It’s a good thing that one of the responsibilities of the Executive Branch isn’t determining what constitutes “good art” and “bad art.” While all forms of art and architecture are subjective, most would probably agree that the US government isn’t exactly an authority on architectural aesthetics, but that may not stop them from dabbling anyway. According to a preliminary draft order obtained by Architectural Record, the White House may be trying to rewrite the Guiding Principles for Federal Architecture, issued in 1962, to make all new federal buildings adhered to a classical architectural style.

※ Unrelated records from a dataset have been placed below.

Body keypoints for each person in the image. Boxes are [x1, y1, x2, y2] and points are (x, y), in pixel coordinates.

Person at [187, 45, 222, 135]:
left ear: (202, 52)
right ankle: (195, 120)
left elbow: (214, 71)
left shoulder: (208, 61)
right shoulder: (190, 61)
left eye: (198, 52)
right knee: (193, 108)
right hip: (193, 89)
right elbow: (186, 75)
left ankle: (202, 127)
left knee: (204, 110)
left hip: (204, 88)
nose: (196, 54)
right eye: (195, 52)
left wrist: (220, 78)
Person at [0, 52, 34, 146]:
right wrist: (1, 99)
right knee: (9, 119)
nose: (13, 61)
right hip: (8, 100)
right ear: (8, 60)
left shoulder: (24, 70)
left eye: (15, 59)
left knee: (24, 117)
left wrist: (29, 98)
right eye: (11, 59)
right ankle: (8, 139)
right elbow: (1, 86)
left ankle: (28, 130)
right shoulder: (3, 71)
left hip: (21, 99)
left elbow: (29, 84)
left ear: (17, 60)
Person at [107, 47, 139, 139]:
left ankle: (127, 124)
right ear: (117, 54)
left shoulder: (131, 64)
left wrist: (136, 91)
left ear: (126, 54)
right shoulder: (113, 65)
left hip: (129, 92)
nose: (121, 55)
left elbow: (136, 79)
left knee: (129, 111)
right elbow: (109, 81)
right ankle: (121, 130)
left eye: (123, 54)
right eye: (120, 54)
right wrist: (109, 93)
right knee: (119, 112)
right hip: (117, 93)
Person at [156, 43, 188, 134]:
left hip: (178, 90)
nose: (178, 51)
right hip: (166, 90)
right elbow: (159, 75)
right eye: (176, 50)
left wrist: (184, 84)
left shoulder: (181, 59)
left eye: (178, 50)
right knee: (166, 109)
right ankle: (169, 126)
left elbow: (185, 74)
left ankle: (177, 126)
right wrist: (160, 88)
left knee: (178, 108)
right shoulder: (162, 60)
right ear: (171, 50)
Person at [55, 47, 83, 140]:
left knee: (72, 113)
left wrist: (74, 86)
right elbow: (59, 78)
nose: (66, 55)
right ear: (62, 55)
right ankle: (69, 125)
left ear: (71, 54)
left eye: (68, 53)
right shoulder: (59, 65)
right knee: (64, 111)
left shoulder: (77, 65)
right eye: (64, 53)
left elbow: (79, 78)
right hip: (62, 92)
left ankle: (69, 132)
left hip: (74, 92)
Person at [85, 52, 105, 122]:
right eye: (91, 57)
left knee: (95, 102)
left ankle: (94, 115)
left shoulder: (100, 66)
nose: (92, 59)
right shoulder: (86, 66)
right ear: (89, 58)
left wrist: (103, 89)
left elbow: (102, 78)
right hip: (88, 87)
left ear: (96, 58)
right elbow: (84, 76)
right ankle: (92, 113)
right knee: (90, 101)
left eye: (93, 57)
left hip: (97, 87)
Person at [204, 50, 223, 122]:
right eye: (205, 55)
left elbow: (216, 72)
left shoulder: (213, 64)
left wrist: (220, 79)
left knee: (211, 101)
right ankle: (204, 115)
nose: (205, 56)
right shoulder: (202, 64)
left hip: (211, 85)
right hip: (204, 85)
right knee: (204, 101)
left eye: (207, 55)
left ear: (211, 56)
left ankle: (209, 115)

The draft order, reportedly titled “Make Federal Buildings Beautiful Again,” says that for new and upgraded federal buildings, “the classical architectural style shall be the preferred and default style.” This would be an effort to return the country’s federal buildings to the classical models embraced by the founding fathers — a style inspired by democratic Athens and republican Rome. The contemporary style, the order argues, has failed to integrate “our national values into Federal buildings,” which have been “influenced by Brutalism and Deconstructivism.”

The draft specifically calls out the US Federal Building in San Francisco and the US courthouse in Austin and Miami for having “little aesthetic appeal.”

Photo: Kazzland Inc/Shutterstock

The old Guiding Principles in place do say to avoid Brutalist and Deconstructivist styles, but they also state that “design must flow from the architectural profession to the government and not vice versa,” and even that “the Government should be willing to pay some additional cost to avoid excessive uniformity in design of Federal buildings.”

President Trump’s appointments have reflected this desire to reclaim the classical aesthetic. In 2018, he appointed Justin Shubow, the president of the National Civic Art Society, whose mission is to promote classical architecture. The society aims to restore architecture to its pre-modernist roots, with its website stating that, “contemporary architecture is by and large a failure.” Shubow was vocally against the modern design for the Eisenhower Memorial, which thankfully is still moving forward and will open in May.

It remains to be seen whether this draft order ever comes to fruition, but there will doubtless be pushback not only politically but also from the architectural community. The American Institute of Architects already issued a statement: “The AIA strongly opposes uniform style mandates for federal architecture. Architecture should be designed for the specific communities that it serves, reflecting our rich nation’s diverse places, thought, culture, and climates. Architects are committed to honoring our past as well as reflecting our future progress, protecting the freedom of thought and expression that are essential to democracy.”

The Trump Administration has not responded to the story.